Nous avons accompagné 46 projets d’innovation, dont 35 industriels, portés par 96 entreprises et 27 laboratoires des régions Sud et Occitanie. Par ailleurs, 13 projets ont obtenu un financement public pour un total de 9,1 millions d’euros.
Pensez-vous atteindre votre objectif de 400 adhérents à fin 2026 ?
Ce sera compliqué. Nous comptons à ce jour 320 adhérents-cotisants, nous en avons gagné 95 supplémentaires en 2025. Mais je pense qu’aujourd’hui, la conjoncture n’est pas très favorable.

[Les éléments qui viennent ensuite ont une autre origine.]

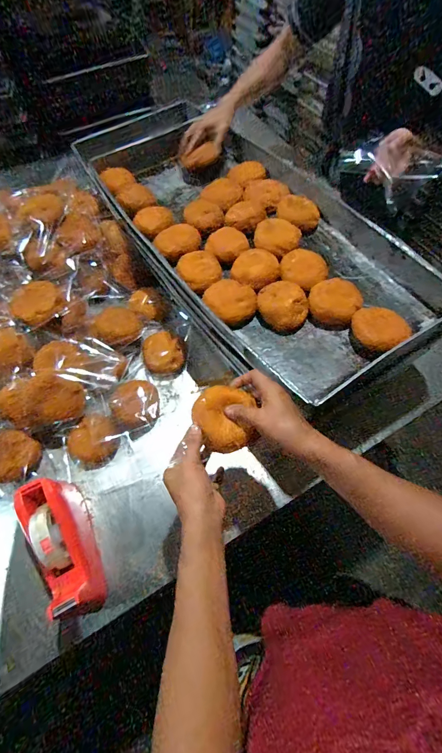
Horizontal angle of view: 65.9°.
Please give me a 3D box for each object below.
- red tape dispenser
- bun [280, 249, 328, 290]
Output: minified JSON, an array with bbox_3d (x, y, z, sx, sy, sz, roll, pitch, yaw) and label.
[{"bbox_3d":[-0.252,0.268,0.539,0.073,0.118,0.209,-21,66,-12],"label":"red tape dispenser"},{"bbox_3d":[0.161,-0.208,0.678,0.085,0.034,0.093,0,63,-1],"label":"bun"}]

Mais si on élargit l’ensemble, on fédère un écosystème de près de 400 partenaires.
Cela réduit donc le volume de cotisations… Quelles sont vos différentes sources de financement ?
Il y a en effet une partie privée, alimentée par les cotisations de nos membres et par des prestations de services.

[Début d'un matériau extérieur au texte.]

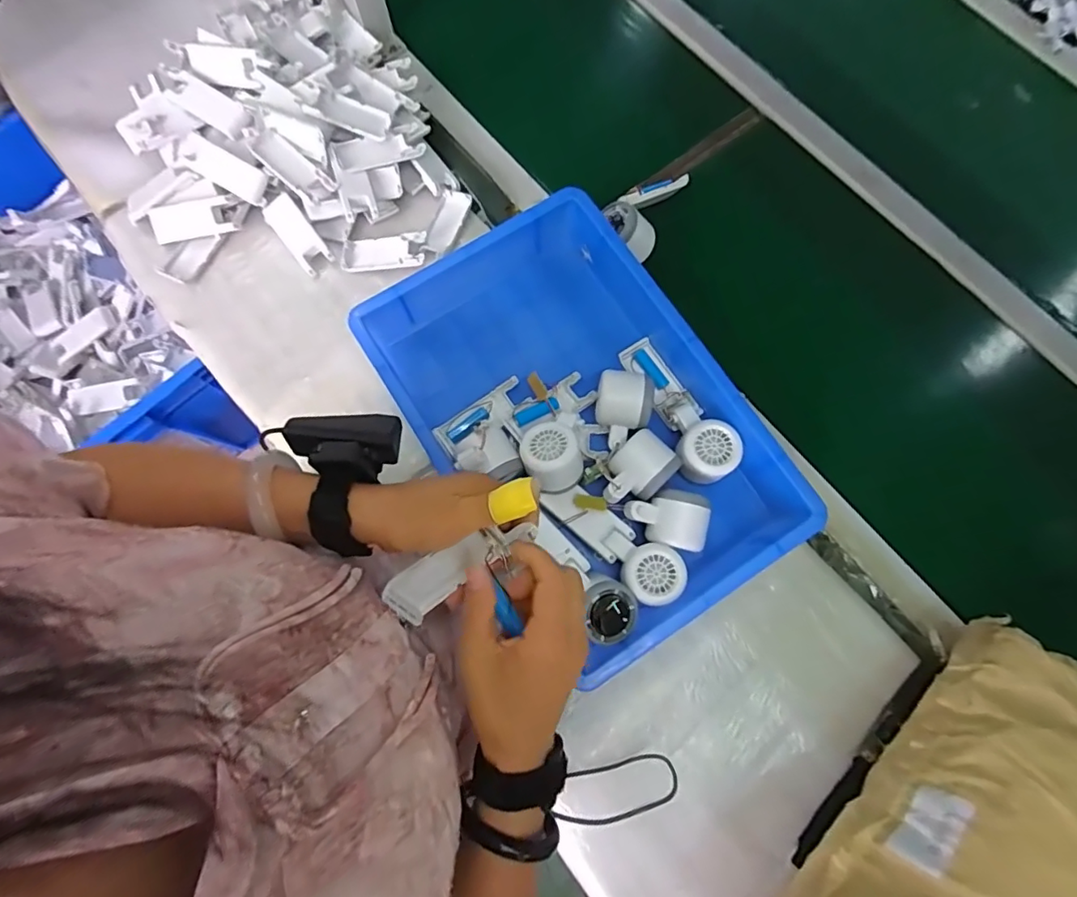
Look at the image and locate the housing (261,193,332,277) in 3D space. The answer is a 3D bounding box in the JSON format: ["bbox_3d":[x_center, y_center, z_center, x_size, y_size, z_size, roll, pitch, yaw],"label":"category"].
[{"bbox_3d":[-0.288,-0.255,0.631,0.040,0.017,0.104,-38,80,-8],"label":"housing"}]

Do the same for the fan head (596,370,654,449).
[{"bbox_3d":[0.087,-0.040,0.551,0.057,0.046,0.079,10,77,2],"label":"fan head"}]

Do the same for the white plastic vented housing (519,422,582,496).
[{"bbox_3d":[0.014,0.008,0.531,0.059,0.049,0.058,-5,58,9],"label":"white plastic vented housing"}]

Mais notre modèle économique reste très fortement dépendant de l’aide publique de l’État, des Régions, notamment de la Région Sud qui est notre plus gros financeur, des territoires et de la DGA, la Direction générale de l’Armement, qui monte en puissance. Quand on parle de souveraineté, les technologies numériques sont un élément extrêmement important dans toute la chaîne de valeurs d’un équipement militaire ou de défense.

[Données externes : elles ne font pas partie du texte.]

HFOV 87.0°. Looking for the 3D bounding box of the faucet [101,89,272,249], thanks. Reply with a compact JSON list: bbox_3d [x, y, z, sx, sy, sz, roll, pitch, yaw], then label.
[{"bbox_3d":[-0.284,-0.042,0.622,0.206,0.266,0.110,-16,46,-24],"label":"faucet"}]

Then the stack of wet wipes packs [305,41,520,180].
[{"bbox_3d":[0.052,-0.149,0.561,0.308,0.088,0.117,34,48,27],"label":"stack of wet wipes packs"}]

Mais dans l’ensemble, les subventions sont en baisse et nous avons encore des incertitudes.
Vous parlez de la Direction de l’Armement. La demande émanant du secteur de la défense suffit-elle à compenser ceux plus touchés par la conjoncture ?
Le problème est que la défense est un marché de très haute technologie, avec des cycles assez longs pour passer du prototype ou de la faisabilité, à l’industrialisation.
Néanmoins, pour les sous-traitants de deuxième ou de troisième rang, c’est très intéressant, car un nouvel algorithme IA qui fait du traitement d’images et peut être facilement implémenté sur un drone, un satellite ou un avion militaire.
Dans la photonique ou l’optique, il y a énormément de choses à faire avec des nouvelles caméras, des nouvelles visées de systèmes de frappe, que ce soit dans le maritime, l’aéronautique, le terrestre ou le spatial. Cela ouvre donc des opportunités, d’autant que l’agence innovation défense de la DGA donne une belle dynamique à tout cela.
Mais il faut rester vigilant, le gros du marché est composé d’acteurs très importants, qui vont peut-être avoir la capacité à consolider un écosystème potentiel.
Quelles sont vos ambitions ?
Nous souhaitons vraiment marquer une empreinte. Face à la baisse des financements publics, des synergies vont probablement s’opérer, comme nous l’avons fait avec Optitec, qui avait besoin de se raccrocher à une structure qui avait une taille critique, une équipe opérationnelle. Je ne sais pas si ça se fera en 2026, mais nous sommes capables d’agréger des clusters ou de faire des partenariats avec eux, voire avec d’autres pôles de compétitivité.
Quelles autres pistes de développement étudiez-vous ?
En vingt ans, le pôle a énormément évolué, non pas dans sa mission mais dans son positionnement et sa manière d’interagir avec les membres qui n’étaient au départ que des grands groupes. Aujourd’hui, 70 % de notre écosystème est composé de start-up et TPE.
Je pense qu’il faudrait qu’on développe notre capacité à apporter du business de manière plus tangible. La notion de networking n’est pas la mission d’un pôle qui, historiquement, est très orientée sur l’innovation. Mais les notions d’attractivité, d’industrialisation sont aussi importantes, et j’aimerais que l’on ne soit pas là que pour aider à lever des fonds ou obtenir des aides publiques, mais peut-être aussi pour être vraiment tangible dans la création de valeur business, dans l’impact business, plus stratégique. On ne va évidemment pas former des commerciaux mais générer les conditions pour que le business se fasse, ça, j’aimerais bien.